Saved data entries:
--- START ---
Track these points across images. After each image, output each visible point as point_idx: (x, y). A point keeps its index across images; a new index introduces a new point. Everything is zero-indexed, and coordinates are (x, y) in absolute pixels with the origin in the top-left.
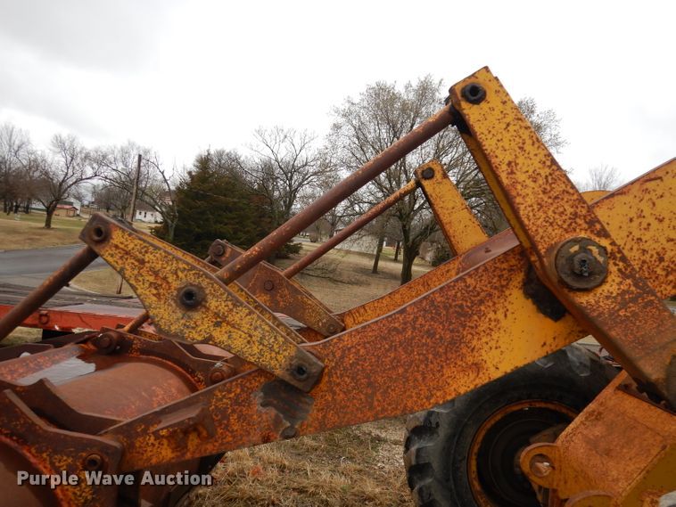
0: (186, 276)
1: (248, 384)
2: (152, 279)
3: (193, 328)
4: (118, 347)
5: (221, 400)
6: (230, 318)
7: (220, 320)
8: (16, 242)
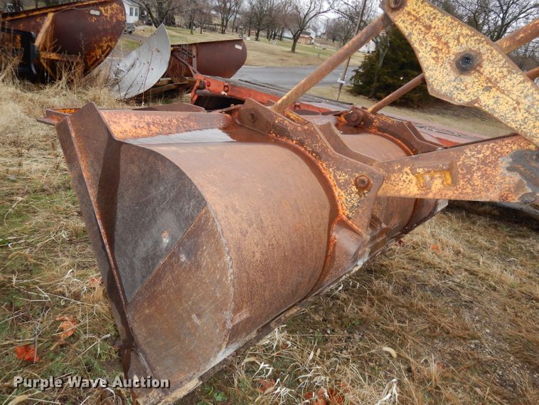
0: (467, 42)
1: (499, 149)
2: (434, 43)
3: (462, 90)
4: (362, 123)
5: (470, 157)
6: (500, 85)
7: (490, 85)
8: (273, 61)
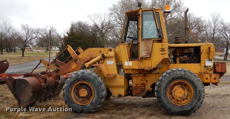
--- END ---
WHAT IS NEEDED:
State only the number of lines in the material that contain the string "introduces". Case counts.

REPLY:
1